Miss and love you Uncle Jake.
<3 Britty
I love you and I will miss you a lot Thomas – Great Grandson
I will always love you and miss you Great-Grandpa-Josh
I love you and I will miss you a lot Great Grandpa-Michael
Uncle Jake,
It is so hard to believe that you are gone. I know that you are in a better place and that you are free of pain, and yet knowing that it still does not make it any easier! I wish that I could have seen you more often and that you could have met my beautiful daughter, because I know that you would have touched her life just like you have touched everyone’s who knew you. You were one of the greatest men I have ever known. You were so laid back and found humor in just about anything. I will never forget the time when I was young, and a bratty kid, that we all went strawberry picking at Solly Brothers. You were picking strawberries and eating them along the way. I found a strawberry that had a slug in it and gave it to you. Of course you ate it and after doing so I told you. I dont remember your exact words but I remember them being funny and you not caring. I wish I had a chance to go strawberry picking with you again, and without feeding you a slug. I hate that you were so far away, but I hate the fact even more that you were just a plane ride away and yet I never came to visit. I wish I could go back in time and just be able to talk to my Uncle Jake. But I do know you are in a better place. You hold a special place in my heart and always will. I will see you some day and then we can go into the fields of Heaven and go strawberry picking once again!
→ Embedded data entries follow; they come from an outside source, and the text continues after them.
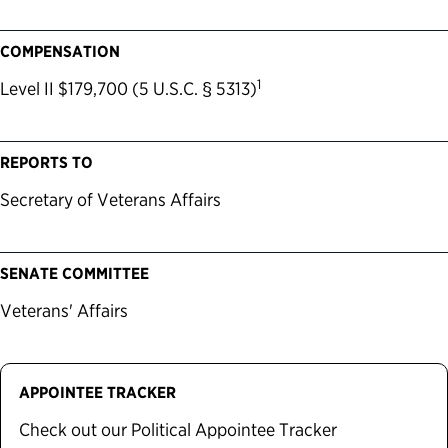
COMPENSATION
1
Level II $179,700 (5 U.S.C. § 5313)
REPORTS TO
Secretary of Veterans Affairs
SENATE COMMITTEE
Veterans' Affairs
APPOINTEE TRACKER
Check out our Political Appointee Tracker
I miss you and love you Uncle Jake! May you rest in peace.
*Ginny- I love you and miss you and thank you for being so good to my Uncle. Even though Uncle Jake is no longer with us, you will always remain my aunt. And I am so proud that you have the title of being my aunt because you are wonderful. God bless you for making my Uncle so happy!
Frank always had a smile and a warm greeting. I am glad to call him friend. Rest well Frank.
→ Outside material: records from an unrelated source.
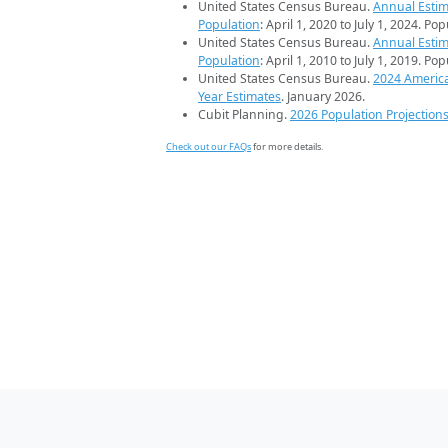
United States Census Bureau.
Annual Estim
Population
: April 1, 2020 to July 1, 2024. Po
United States Census Bureau.
Annual Estim
Population
: April 1, 2010 to July 1, 2019. Po
United States Census Bureau.
2024 Americ
Year Estimates
. January 2026.
Cubit Planning.
2026 Population Projection
Check out our FAQs
for more details.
Ginny your laugh and smile is such strength. Frank was such a wonderful man. Always as you a smile on his face. A true Gentleman. Always looked forward to seeing you both when we came to see Connie and Jaz. Sometimes I did not see you both immediately, however I could always hear you both laugh. Frank seemed to be such a happy man and what a wonderful voice. I can still remember his talking about the movie “Ghost” and how you two would put on the music and of all things “Clean house”. Our prayers and thoughts are with you.
Doug and Debbie Freeman
Millie Rice
this hurt me verry much and i miss him terribly but the one thing i miss the most is on my birthday he used to send me cards ment for little kids and it made me fell like i knew he always will care even if i am 14 and the cards were ment for 5 year olds i still loved it to me it is the thought that counts!! with love Ellen
Jake has been a big part of our family and we love him. We were happy he met Ginny who has continued to make him happy over the past 16+ years. She has been an outstanding care giver and the family cannot thank her enough. God bless you Ginny and you will be remembered in my prayers.
Jo-Ann, cousin of Jake
Ginny: You made Frank so happy
during your years together. Our family thanks you for that and for taking such good care of him during his final days. You know we are so sorry we were unable to be there with you but we remembered him every day that we were away. Thanks also to the girls who were so helpful to him.
We love you, John and Vi
Ginny,Jake was lucky to find someone like you at a time when he needed you most. God bless you.